Stored data

————

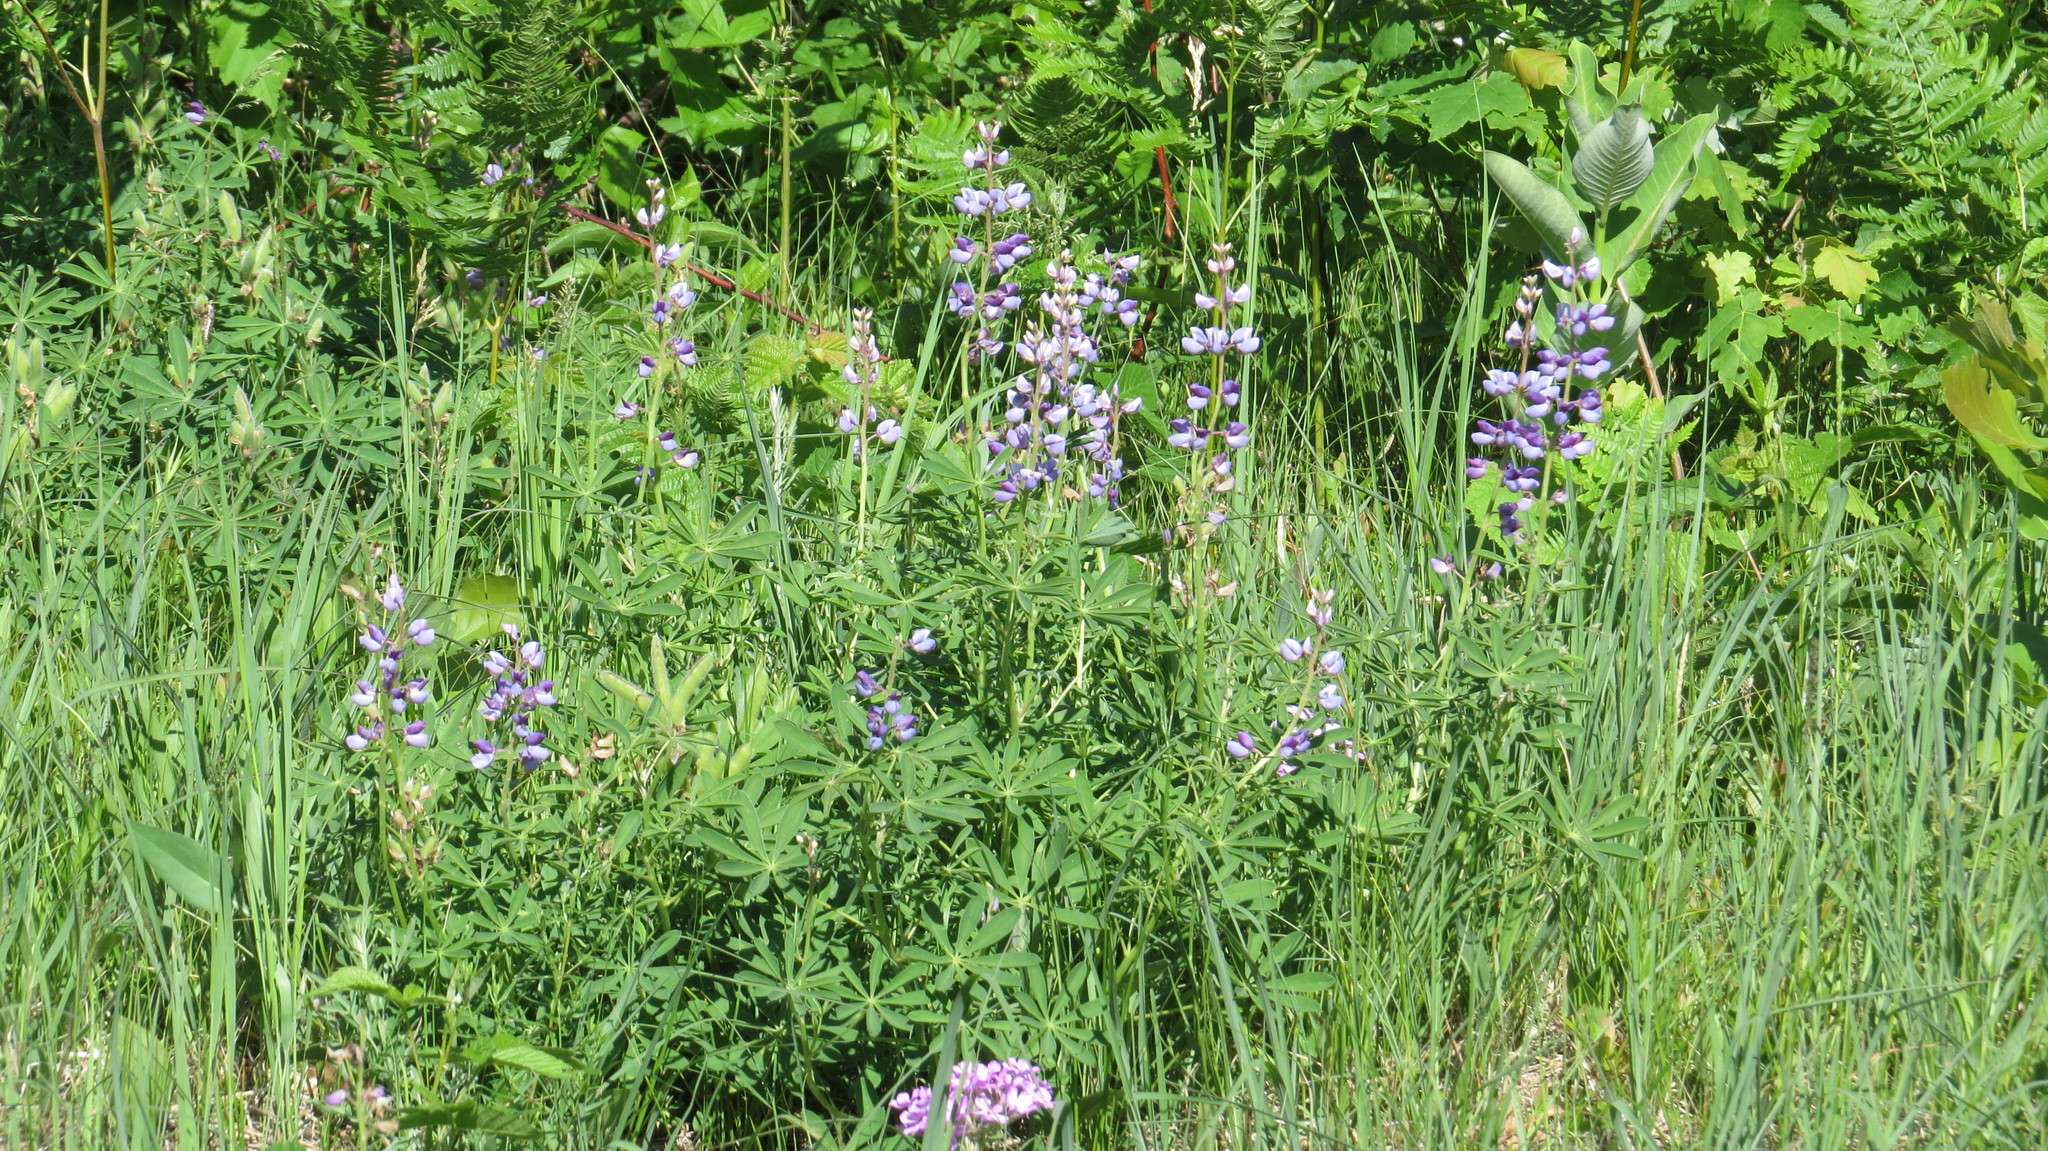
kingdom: Plantae
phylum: Tracheophyta
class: Magnoliopsida
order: Fabales
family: Fabaceae
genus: Lupinus
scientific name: Lupinus perennis
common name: Sundial lupine
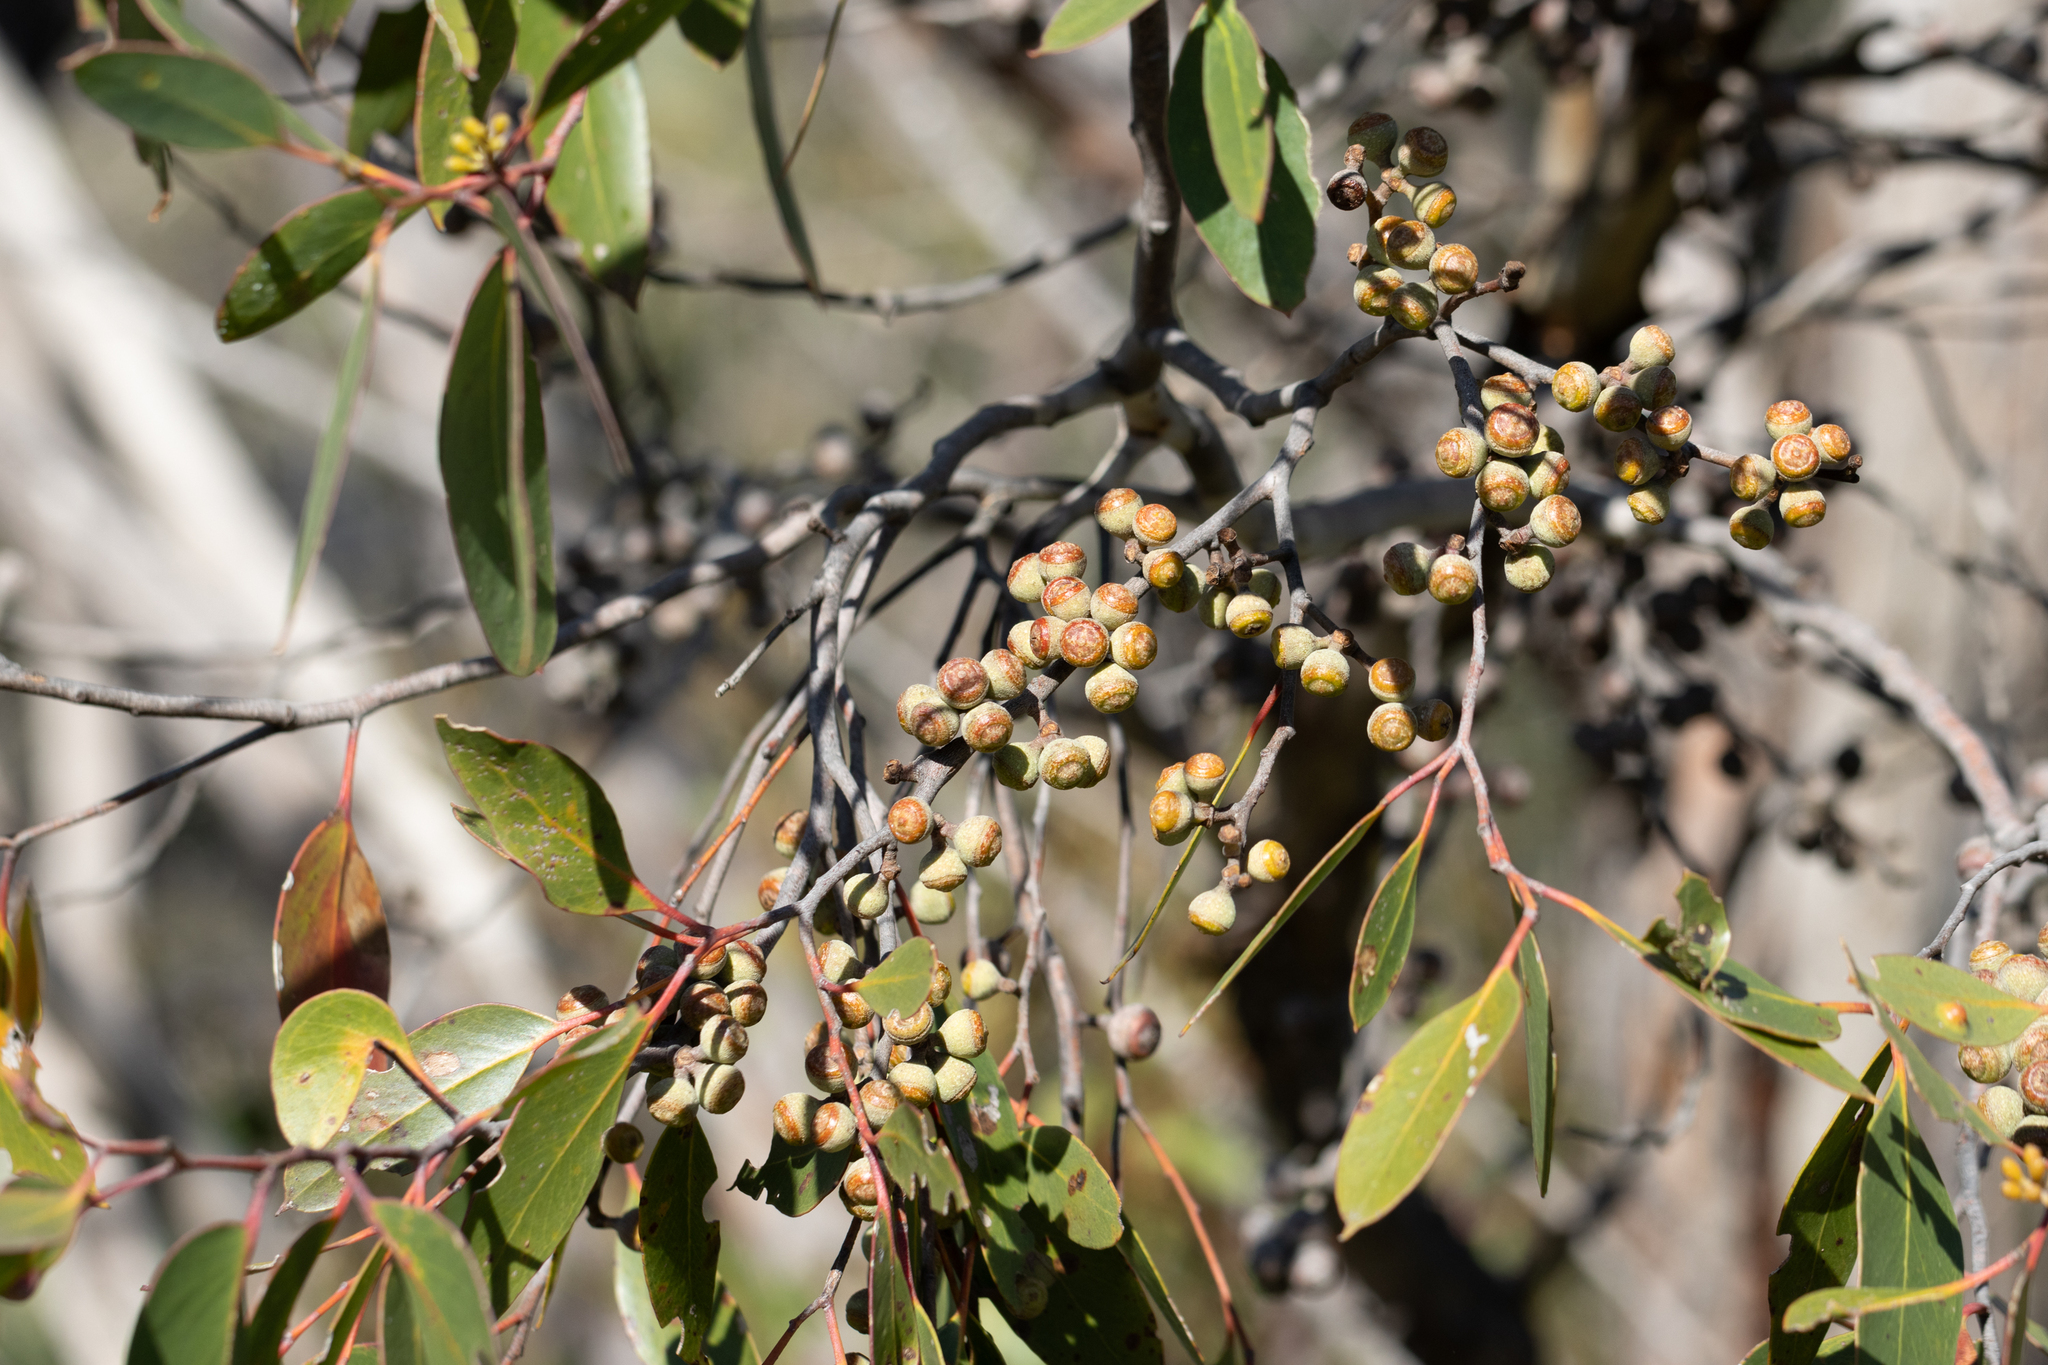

————

#### [REQUIRED TASK]
Reproduce every line of the listing above verbatim, omitting the pictures.

#### [SOLUTION TO THIS PROBLEM]
kingdom: Plantae
phylum: Tracheophyta
class: Magnoliopsida
order: Fabales
family: Fabaceae
genus: Lupinus
scientific name: Lupinus perennis
common name: Sundial lupine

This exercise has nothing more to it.